WithUniqueNames bool
// WithVerification is true if names should be verified
WithVerification bool
// APIDoc
APIDoc string
}
Config is responsible for name-finding operations.
type Option ¶
type Option func(*Config)
Option type for changing GNfinder settings.
func OptBayesOddsThreshold ¶
OptBayesOddsThreshold is an option for name finding, that sets new threshold for results from the Bayes name-finding.
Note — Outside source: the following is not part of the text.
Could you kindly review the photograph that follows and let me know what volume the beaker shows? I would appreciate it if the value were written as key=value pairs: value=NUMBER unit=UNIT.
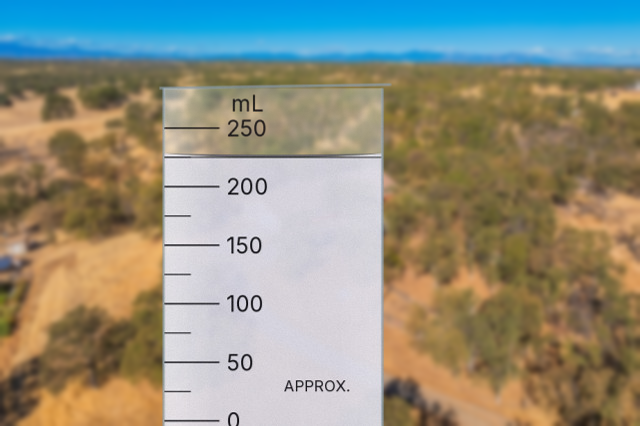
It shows value=225 unit=mL
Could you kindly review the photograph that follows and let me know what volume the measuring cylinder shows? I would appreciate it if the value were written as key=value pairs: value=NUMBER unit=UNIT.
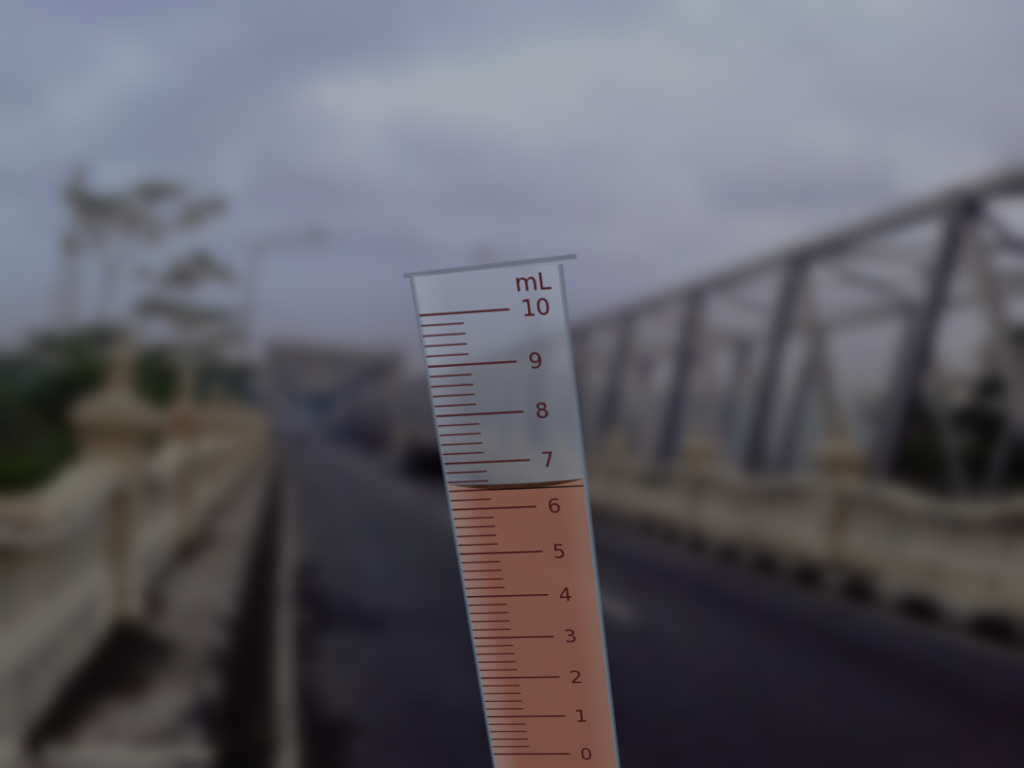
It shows value=6.4 unit=mL
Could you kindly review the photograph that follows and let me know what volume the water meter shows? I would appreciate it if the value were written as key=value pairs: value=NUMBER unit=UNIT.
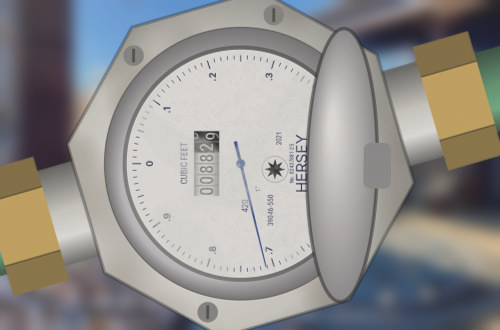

All the name candidates that have a higher threshold will appear in the resulting names output.
func OptDataSources ¶
OptDataSources sets data sources that will always be checked during verification process.
func OptIncludeInputText ¶
OptIncludeInputText indicates if to return original UTF8-encoded input.
func OptInputTextOnly ¶
OptInputTextOnly indicates if to return original UTF8-encoded input.
func OptTikaURL ¶
OptTikaURL sets URL for UTF8 text extraction service.
func OptTokensAround ¶
OptTokensAround sets number of tokens rememberred on the left and right side of a name-candidate.
func OptVerifierURL ¶
OptVerifierURL sets URL for verification service.
func OptWithAllMatches ¶
OptWithAllMatches sets WithAllMatches option to return all matches found by verification.
func OptWithAmbiguousNames ¶
OptWithAmbiguousNames sets WithAmbiguousNames option to show ambiguous uninomials and genera.
func OptWithBayes ¶
OptWithBayes is an option that forces running bayes name-finding even when the language is not supported by training sets.
func OptWithBayesOddsDetails ¶
OptWithBayesOddsDetails option to show details of odds calculations.
func OptWithOddsAdjustment ¶
OptWithOddsAdjustment is an option that triggers recalculation of prior odds using number of found names divided by number of all name candidates.
func OptWithPlainInput ¶
OptWithPlainInput sets WithPlainInput option indicating there is no need to check file type and encoding, and the file can be read directly.
func OptWithPositonInBytes ¶
OptWithPositonInBytes is an option that allows to have offsets in number of bytes of number of UTF-8 characters.
func OptWithUniqueNames ¶
OptWithUniqueNames indicates if to return the unique list of names instead of all occurences of names in the text.
func OptWithVerification ¶
OptWithVerification indicates either to run or not to run the verification process after name-finding.